By Tori Richards | Colorado Watchdog
DENVER – Six weeks ago, the secretary of state sent a mass mailing to suspected illegal voters hoping to snare a large group engaging in voter fraud.
When news that his 3,903 mailers generated a response from just 141 people who shouldn’t be on the rolls, Republican Scott Gessler was roundly criticized for wasting resources and engaging in a witch-hunt of minorities.
Not to be deterred, Gessler continued, announcing Tuesday that another 300 non-citizens were identified by the Department of Homeland Security. That’s 11 percent of his original list, which was compiled with the help of DMV records. Anyone who wants to obtain a driver’s license and ID card in Colorado must provide proof of lawful residence or obtain a waiver.
“It’s unacceptable to have ineligible voters casting ballots in our elections,” Gessler said in a statement. “We want to ensure the most accurate, reliable elections possible.”
Ensuring the integrity of voter rolls is critical, but the secretary might more reasonably have worked to clean up voter lists in the 10 Colorado counties where more than 100 percent of the eligible population is registered to vote.
A Watchdog.org investigation found that Colorado is among a dozen problem states with bloated voter rolls, states where substantial numbers of registered voters are dead or have moved away, for example. Here in Colorado, about one-third of the 3.4 million registered voters haven’t voted in recent elections:
- 31,655 voters last cast a ballot in 2000 or earlier
- 265,680 have not voted since 2006
- 592,292 people have registered but never voted
Those numbers dwarf the anemic list prepared by the secretary of state, who did not respond to requests for comment.
And those numbers suggest that Colorado — a swing state — is wide open to the possibility of electoral fraud. Currently only 11 states have photo ID laws at polling places and Colorado is not included in that group. While some states require absolutely no identification, Colorado has taken the step to make voters show something with a name and address on it — a phone bill, utility bill or paycheck stub. Anyone who wants to vote in place of someone who has been languishing on the rolls could easily obtain those documents from that person and cast a ballot after having also voted themselves.
For those who are more industrious, the Secretary of State can sell them a database of the people who have not voted in recent elections. It may take some know-how to wade through it all, but anyone who does this can replicate a utility bill or pay stub in their quest to elect their favorite candidate.

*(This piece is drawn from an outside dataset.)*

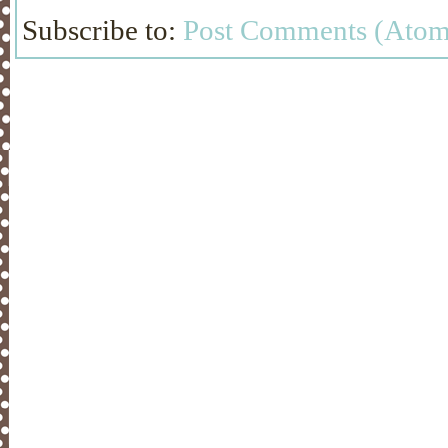
Subscribe to:
Post Comments (Atom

Gessler has tried somewhat to mollify this situation by challenging Denver County Clerk Debra Johnson in court when she disclosed that ballots would be mailed to inactive voters, the Denver Post reported. Johnson, a Democrat, won the battle and was soon joined by seven other county clerks who indicated they would do the same.

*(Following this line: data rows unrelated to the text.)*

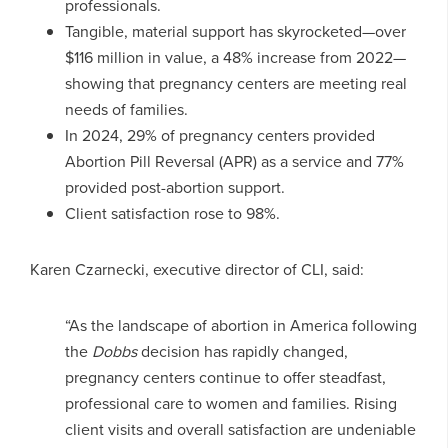
professionals.
Tangible, material support has skyrocketed—over
$116 million in value, a 48% increase from 2022—
showing that pregnancy centers are meeting real
needs of families.
In 2024, 29% of pregnancy centers provided
Abortion Pill Reversal (APR) as a service and 77%
provided post-abortion support.
Client satisfaction rose to 98%.
Karen Czarnecki, executive director of CLI, said:
“As the landscape of abortion in America following
the
Dobbs
decision has rapidly changed,
pregnancy centers continue to offer steadfast,
professional care to women and families. Rising
client visits and overall satisfaction are undeniable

Gessler has had his hands full trying to keep up with a myriad of issues outlined in a testy letter he received from state’s county clerks. They asked him to put his energy into making sure that the electronic registration process was running smoothly, electronic ballot counting goes off without a hitch and complaining about a voter drive plagued by misdirected mail.

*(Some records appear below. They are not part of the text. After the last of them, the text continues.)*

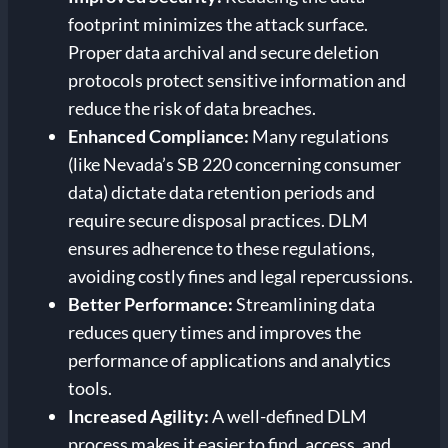
footprint minimizes the attack surface.
Proper data archival and secure deletion
protocols protect sensitive information and
reduce the risk of data breaches.
Enhanced Compliance:
Many regulations
(like Nevada’s SB 220 concerning consumer
data) dictate data retention periods and
require secure disposal practices. DLM
ensures adherence to these regulations,
avoiding costly fines and legal repercussions.
Better Performance:
Streamlining data
reduces query times and improves the
performance of applications and analytics
tools.
Increased Agility:
A well-defined DLM
process makes it easier to find, access, and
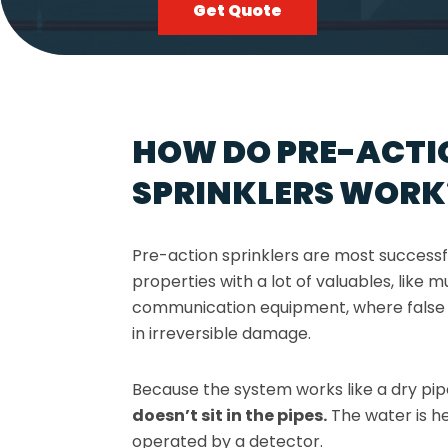
Get Quote
HOW DO PRE-ACTI
SPRINKLERS WORK
Pre-action sprinklers are most success
properties with a lot of valuables, like
communication equipment, where false 
in irreversible damage.
Because the system works like a dry pi
doesn’t sit in the pipes.
The water is he
operated by a detector.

Every election is filled with glitches and no one wants to cast a ballot that isn’t counted. The core of our democracy is based upon a free election system. But neither can it be diluted with people who shouldn’t be there.
Going after the 3,903 when you have 1.2 million who are inactive – especially in those 10 counties – seems a little lopsided. We’re not saying that the 341 should vote. On the contrary. But let’s not focus on the trees when we have the forest.
“When you can borrow a name on the list and it’s been there a long time, it will be very hard to prove anything one way or the other,” said Watchdog researcher Earl Glynn, who authored the study.
In the end, maybe changing the rules to require a photo ID for voting would solve the problem.
“If we need an ID for everything else, we should have one to vote. That simple,” Olivia Boyer wrote on Colorado Watchdog’s facebook page. “We don’t and therefore it’s rife with criminal activity.”
And this post by Kerry Ginther:
“I don’t understand how anyone can vote in an American election without an ID (either by mail or in person). It sounds like some backwards country where they have you put ink on your thumb to insure you don’t vote twice. We are supposed to be one of the countries with the most technology.”